Exercise directions:
Resume the first-person account of visiting hospitals during the war, picking up right after its final sentence.

Extract provided:
= = = = = = =
After a few hours, I finally dose off, but immediately my phone begins screaming—an air raid alert. Here we go. I breathe slowly, trying to go back to sleep, telling myself that it won’t matter if I’m awake or asleep when the artillery hits. I lay there for hours in that terrible purgatory of half-sleep.
The next day, I crawl out of bed to find that there’s no electricity or cell service. The power grid was targeted two nights before, and the service has been in and out since.
We drink coffee and eat breakfast at the hotel restaurant before going from one dire meeting to the next. The first stop is a hospital, where we enter a secret meeting room through what looks like a full-length cabinet. The windows are covered to protect against explosions, and the generator that powers the facility shuts down five minutes into the meeting. We continue our discussion in darkness, with only the lights from our phones used to read documents.
We go to the basement to see their operations, with patients, doctors and nurses all packed underground. They moved everything into the cellar in the first days of the war after shelling killed a handful of patients who were waiting to be seen. Since then, more than six months ago, fifty staff have been living and working underground every day. We’re planning to renovate the basement and build a functioning heating and ventilation system so they can live and work in safety.
At one point, the hospital director gestures for me to look at her phone and shows me a pile of ashes that used to be her home. I try to offer my condolences, but she shushes me with a motion of her hand before smiling and saying, “It’s nothing at all,” through my translator.
From there, we pass to a hospital for newborn babies that took a direct rocket hit. The top floor is completely destroyed, but they still use the remaining four floors. If we don’t seal up the fifth floor, the building will become unusable in the winter months, and these babies will have nowhere to go to get the care they need.
= = = = = = =
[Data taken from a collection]
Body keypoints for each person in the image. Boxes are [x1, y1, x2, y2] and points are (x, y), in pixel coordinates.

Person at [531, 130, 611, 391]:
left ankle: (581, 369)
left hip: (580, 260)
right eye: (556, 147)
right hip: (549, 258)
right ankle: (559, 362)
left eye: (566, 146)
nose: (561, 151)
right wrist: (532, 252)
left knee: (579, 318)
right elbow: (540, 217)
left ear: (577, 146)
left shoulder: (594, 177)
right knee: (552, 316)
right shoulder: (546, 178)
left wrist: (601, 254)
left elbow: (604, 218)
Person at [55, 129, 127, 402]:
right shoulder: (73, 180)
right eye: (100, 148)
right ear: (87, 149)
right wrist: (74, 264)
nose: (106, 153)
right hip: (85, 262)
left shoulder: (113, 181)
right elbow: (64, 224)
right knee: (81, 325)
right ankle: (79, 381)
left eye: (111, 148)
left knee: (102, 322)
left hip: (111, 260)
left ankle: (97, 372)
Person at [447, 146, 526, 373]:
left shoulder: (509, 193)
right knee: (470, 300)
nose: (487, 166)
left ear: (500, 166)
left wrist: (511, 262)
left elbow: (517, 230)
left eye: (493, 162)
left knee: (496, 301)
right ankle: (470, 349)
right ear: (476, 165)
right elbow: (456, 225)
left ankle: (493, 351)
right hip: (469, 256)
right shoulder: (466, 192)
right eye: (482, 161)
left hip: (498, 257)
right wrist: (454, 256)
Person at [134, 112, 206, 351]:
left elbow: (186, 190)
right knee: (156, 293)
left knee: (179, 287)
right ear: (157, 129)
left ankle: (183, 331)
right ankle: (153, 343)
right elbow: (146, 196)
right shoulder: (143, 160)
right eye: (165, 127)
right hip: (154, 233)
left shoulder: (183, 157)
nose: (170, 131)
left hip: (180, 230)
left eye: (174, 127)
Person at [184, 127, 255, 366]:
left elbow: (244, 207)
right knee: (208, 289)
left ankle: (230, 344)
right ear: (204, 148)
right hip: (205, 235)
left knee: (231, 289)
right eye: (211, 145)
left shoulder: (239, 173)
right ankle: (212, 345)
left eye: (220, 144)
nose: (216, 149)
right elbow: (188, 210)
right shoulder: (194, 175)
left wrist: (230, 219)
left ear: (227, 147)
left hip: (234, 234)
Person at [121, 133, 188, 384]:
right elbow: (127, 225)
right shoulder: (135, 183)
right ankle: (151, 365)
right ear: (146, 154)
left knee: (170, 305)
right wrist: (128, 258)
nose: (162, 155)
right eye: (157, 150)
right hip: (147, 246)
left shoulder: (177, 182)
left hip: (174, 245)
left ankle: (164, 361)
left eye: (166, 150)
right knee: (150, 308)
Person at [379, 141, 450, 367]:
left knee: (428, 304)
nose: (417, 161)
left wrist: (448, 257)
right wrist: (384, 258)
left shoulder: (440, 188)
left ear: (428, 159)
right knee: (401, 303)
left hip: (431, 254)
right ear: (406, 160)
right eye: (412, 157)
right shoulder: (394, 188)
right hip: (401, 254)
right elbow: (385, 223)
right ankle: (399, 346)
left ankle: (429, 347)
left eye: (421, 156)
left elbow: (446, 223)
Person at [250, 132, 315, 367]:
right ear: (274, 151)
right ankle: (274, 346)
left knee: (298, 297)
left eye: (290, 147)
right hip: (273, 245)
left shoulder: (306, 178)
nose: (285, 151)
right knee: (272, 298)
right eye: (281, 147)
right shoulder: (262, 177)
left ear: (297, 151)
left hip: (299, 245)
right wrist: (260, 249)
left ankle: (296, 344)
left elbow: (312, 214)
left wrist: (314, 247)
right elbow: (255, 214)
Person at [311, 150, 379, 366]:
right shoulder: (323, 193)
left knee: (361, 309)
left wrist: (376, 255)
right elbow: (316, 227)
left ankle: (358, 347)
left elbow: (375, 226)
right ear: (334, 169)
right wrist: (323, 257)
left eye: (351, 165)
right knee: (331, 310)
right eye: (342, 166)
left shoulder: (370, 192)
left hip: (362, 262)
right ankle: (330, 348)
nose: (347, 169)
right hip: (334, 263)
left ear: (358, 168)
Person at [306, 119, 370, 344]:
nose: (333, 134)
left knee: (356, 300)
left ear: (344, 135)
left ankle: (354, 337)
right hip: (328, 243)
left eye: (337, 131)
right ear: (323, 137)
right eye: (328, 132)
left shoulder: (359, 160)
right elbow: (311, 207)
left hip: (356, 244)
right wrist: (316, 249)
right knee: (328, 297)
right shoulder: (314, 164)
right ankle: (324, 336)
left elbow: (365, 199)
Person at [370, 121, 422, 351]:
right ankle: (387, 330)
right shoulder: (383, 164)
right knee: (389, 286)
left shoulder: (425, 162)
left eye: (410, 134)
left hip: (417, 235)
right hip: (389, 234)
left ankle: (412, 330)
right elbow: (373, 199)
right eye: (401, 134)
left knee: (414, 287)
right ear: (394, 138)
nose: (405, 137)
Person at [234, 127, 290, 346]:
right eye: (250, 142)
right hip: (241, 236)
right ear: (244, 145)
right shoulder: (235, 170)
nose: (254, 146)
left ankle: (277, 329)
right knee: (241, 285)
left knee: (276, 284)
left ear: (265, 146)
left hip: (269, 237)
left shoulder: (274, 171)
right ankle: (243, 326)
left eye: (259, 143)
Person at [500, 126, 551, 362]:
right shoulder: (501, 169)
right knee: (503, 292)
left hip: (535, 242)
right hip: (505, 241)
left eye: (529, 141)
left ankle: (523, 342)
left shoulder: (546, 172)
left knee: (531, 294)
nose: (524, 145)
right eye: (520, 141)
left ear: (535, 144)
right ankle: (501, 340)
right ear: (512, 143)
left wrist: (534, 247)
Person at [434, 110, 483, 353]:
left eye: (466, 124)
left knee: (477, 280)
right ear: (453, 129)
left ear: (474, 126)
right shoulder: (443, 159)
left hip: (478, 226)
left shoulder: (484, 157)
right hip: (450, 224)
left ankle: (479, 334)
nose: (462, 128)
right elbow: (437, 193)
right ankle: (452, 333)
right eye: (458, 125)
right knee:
= = = = = = =
Response to the exercise:
Next, we scurry across town to another meeting, driving by countless destroyed and damaged buildings on our way. We park the car, step into a building, walk down four flights of stairs and into a soviet-age nuclear bunker. It’s being used as a shelter for people who lost their homes, but there’s no running water, toilets or a permanent electrical system—they rely on an exceptionally long extension chord running down the stairs. But today, even the extension chord can’t help since the city has no power. People are lying in pitch black in the middle of the day in a damp basement. My colleagues and I are assessing the feasibility of renovating this bunker, and many other similar ones, so that the people living here can have heat, water, and electricity.

As I walk back up the stairs and into the sunlight, I’m struck anew by the suffering all around us. After only a few days in the city, I can see that with all I’ve experienced over the last four months, I’ve only had a small taste of war, but these 800,000 people living in Kharkiv have had a full serving, and somehow they’re still standing.
I can’t help but be in awe of how they survive in these circumstances. How do you smile when you’ve lost everything? How do you go to work every day under a barrage of missiles and artillery? How do you adjust to living in a pitch-black basement? I don’t know, but I’m witnessing it before my eyes.
As challenging as it is, I’m thankful to be here. Being in Kharkiv gives me a newfound sense of energy and urgency for the work we do every day. I’m still discouraged with the pace of our progress, but I feel something switch inside of me. The exhaustion, frustration and cynicism are still there, but the feeling of gratitude is slowly replacing them. I’m grateful for all the people I’ve met here and the work they’re doing, and I’m thankful for the opportunity to do my tiny part to support them. Things certainly aren’t easy right now, but they’re meaningful.